What is required
In the entries below, which lines run from the one with "には正常に充電ができます。（ただし、充電できない" through the one with "aventure de la chaîne poétique crée par C."? Repeat exactly those, both included, and no pictures.

[[ Input data open ]]

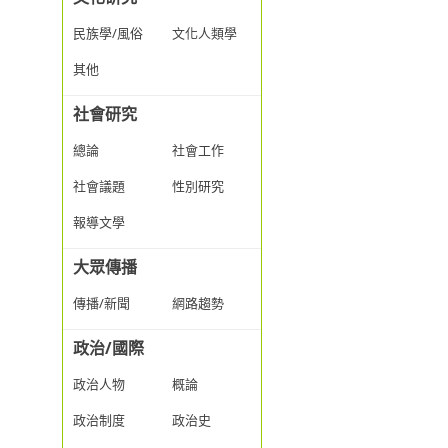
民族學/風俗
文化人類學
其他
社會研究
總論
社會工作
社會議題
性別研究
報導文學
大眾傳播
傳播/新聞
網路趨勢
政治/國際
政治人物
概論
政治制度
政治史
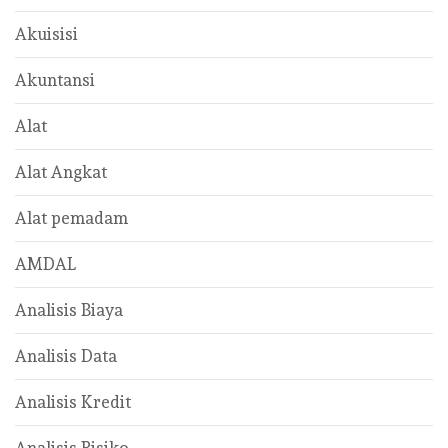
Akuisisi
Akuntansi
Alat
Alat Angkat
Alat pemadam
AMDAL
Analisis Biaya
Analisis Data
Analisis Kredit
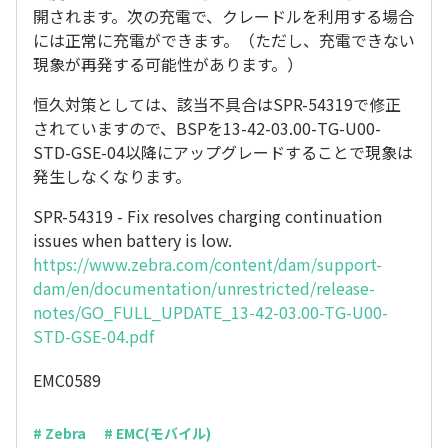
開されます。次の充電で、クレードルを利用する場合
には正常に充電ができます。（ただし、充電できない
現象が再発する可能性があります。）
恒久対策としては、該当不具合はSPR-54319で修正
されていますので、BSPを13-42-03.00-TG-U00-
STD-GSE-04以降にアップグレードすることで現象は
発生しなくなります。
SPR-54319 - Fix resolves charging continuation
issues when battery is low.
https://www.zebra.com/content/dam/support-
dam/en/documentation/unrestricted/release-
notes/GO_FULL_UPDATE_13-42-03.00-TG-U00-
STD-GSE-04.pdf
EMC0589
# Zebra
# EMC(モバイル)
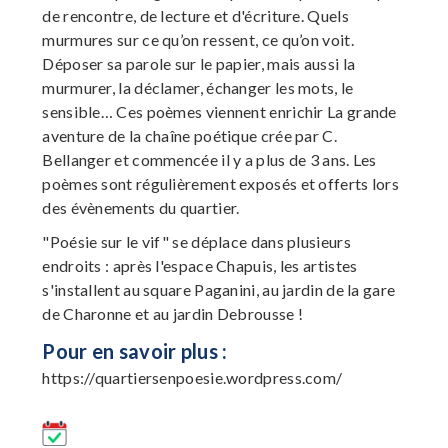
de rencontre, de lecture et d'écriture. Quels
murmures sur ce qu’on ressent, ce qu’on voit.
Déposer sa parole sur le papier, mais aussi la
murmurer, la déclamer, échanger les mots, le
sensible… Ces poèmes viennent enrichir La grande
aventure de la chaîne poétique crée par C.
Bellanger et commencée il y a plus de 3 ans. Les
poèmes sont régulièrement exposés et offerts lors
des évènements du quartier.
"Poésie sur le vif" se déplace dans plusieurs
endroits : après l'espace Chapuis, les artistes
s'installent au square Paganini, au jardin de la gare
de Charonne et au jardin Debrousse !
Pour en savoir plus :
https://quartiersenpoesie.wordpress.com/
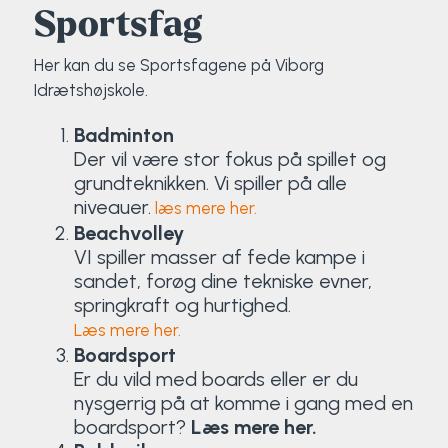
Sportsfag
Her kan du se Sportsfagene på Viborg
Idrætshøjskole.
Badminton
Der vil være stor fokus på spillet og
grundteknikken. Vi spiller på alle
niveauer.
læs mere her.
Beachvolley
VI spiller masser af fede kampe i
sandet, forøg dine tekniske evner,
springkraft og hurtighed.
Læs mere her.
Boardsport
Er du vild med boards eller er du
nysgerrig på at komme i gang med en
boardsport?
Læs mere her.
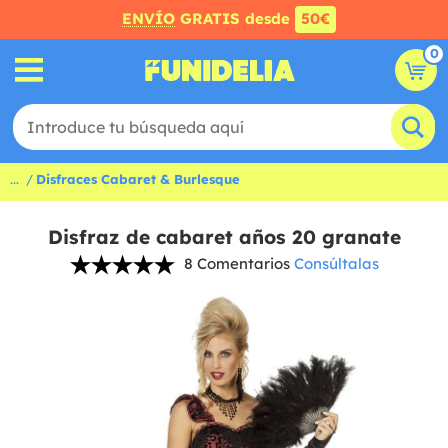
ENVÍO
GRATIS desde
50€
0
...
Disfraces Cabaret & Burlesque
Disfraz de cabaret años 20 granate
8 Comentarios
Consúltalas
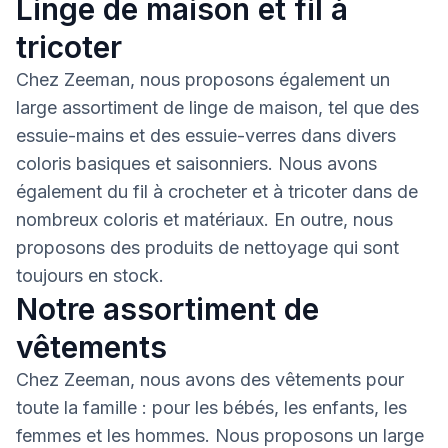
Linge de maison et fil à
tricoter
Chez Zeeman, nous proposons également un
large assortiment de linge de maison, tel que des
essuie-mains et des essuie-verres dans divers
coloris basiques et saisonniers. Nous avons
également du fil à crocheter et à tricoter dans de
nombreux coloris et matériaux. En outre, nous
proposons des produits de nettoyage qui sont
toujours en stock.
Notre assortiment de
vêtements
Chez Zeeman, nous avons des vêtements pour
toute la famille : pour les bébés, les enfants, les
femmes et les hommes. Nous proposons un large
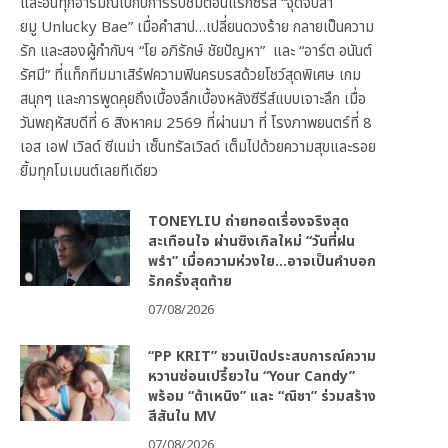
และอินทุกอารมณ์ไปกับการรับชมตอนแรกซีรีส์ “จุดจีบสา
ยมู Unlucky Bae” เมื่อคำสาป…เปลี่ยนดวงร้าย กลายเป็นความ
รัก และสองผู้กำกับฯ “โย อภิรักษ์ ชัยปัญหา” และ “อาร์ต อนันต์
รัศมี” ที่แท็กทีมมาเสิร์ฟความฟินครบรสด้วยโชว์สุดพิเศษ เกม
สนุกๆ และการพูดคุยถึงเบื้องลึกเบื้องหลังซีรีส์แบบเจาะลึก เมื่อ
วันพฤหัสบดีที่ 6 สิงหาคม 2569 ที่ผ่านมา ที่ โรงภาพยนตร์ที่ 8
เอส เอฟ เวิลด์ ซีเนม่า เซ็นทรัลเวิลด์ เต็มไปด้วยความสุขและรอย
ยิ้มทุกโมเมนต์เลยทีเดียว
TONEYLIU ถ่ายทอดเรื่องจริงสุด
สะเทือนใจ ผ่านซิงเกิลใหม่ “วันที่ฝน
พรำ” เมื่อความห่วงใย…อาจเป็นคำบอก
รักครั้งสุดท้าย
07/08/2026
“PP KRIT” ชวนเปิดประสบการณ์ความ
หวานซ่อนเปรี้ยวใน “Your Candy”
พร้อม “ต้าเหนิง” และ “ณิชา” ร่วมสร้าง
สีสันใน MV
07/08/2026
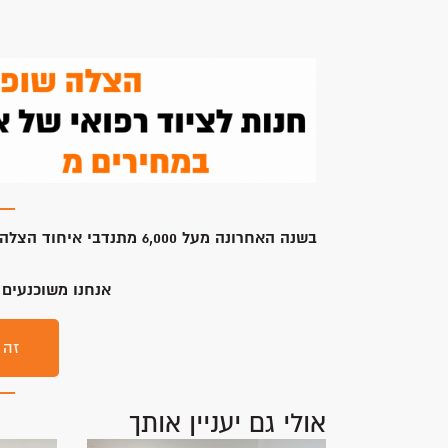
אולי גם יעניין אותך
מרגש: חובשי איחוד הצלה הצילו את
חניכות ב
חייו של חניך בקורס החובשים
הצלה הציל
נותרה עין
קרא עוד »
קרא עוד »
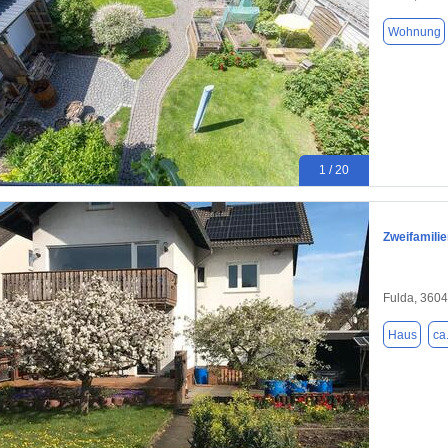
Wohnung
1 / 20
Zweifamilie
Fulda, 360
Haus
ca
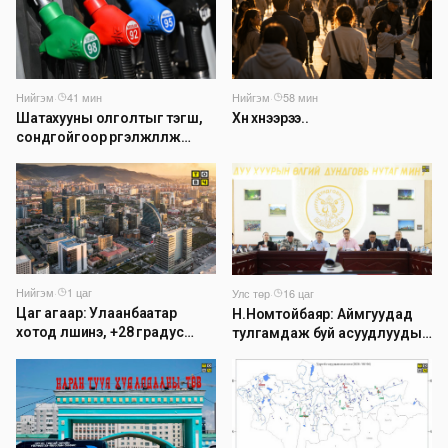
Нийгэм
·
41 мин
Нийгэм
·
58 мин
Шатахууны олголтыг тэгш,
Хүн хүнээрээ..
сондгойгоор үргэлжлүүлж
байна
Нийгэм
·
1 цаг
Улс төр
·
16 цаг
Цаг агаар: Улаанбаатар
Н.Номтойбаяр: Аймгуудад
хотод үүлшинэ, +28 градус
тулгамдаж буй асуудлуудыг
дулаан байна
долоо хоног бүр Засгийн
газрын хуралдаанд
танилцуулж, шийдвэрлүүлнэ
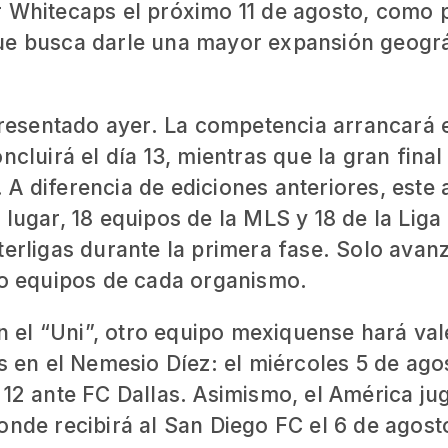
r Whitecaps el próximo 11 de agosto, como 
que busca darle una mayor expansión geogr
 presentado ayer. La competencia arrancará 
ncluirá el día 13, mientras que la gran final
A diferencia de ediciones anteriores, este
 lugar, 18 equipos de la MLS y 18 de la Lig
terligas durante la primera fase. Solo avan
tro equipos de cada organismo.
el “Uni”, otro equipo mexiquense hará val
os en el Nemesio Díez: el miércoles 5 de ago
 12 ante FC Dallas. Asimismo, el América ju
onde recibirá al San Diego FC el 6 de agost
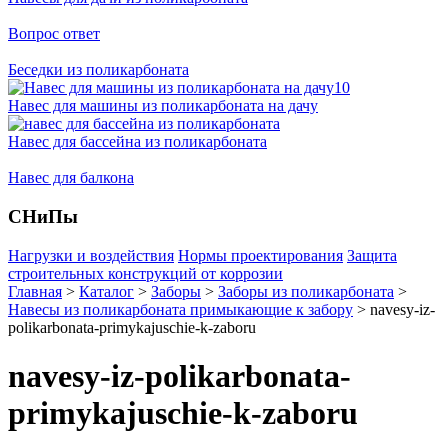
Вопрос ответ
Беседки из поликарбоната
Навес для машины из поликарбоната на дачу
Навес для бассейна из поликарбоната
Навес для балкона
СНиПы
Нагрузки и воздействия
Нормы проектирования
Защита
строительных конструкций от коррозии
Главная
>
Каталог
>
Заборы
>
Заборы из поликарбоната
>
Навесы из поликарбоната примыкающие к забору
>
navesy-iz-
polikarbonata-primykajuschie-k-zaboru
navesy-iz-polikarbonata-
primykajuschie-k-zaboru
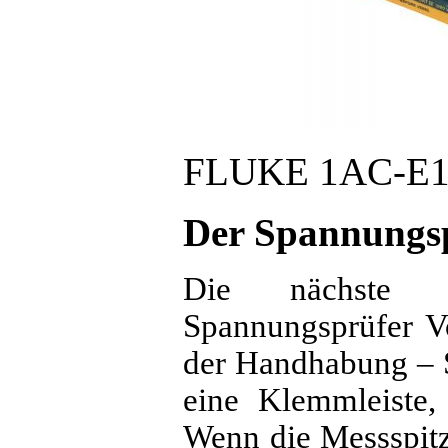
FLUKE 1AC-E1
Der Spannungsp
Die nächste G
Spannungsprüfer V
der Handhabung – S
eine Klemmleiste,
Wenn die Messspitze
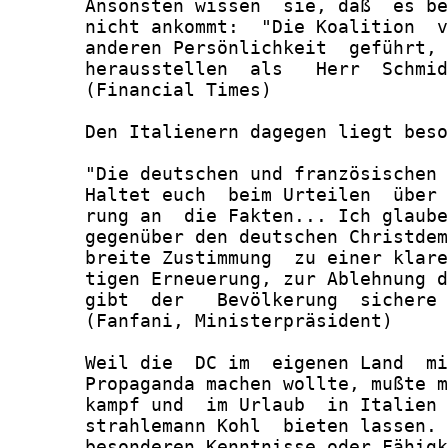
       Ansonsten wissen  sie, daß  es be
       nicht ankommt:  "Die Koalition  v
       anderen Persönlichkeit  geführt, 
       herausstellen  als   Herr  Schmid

[[ Input data closed ]]

Task response
には正常に充電ができます。（ただし、充電できない
現象が再発する可能性があります。）
恒久対策としては、該当不具合はSPR-54319で修正
されていますので、BSPを13-42-03.00-TG-U00-
STD-GSE-04以降にアップグレードすることで現象は
発生しなくなります。
SPR-54319 - Fix resolves charging continuation
issues when battery is low.
https://www.zebra.com/content/dam/support-
dam/en/documentation/unrestricted/release-
notes/GO_FULL_UPDATE_13-42-03.00-TG-U00-
STD-GSE-04.pdf
EMC0589
# Zebra
# EMC(モバイル)
de rencontre, de lecture et d'écriture. Quels
murmures sur ce qu’on ressent, ce qu’on voit.
Déposer sa parole sur le papier, mais aussi la
murmurer, la déclamer, échanger les mots, le
sensible… Ces poèmes viennent enrichir La grande
aventure de la chaîne poétique crée par C.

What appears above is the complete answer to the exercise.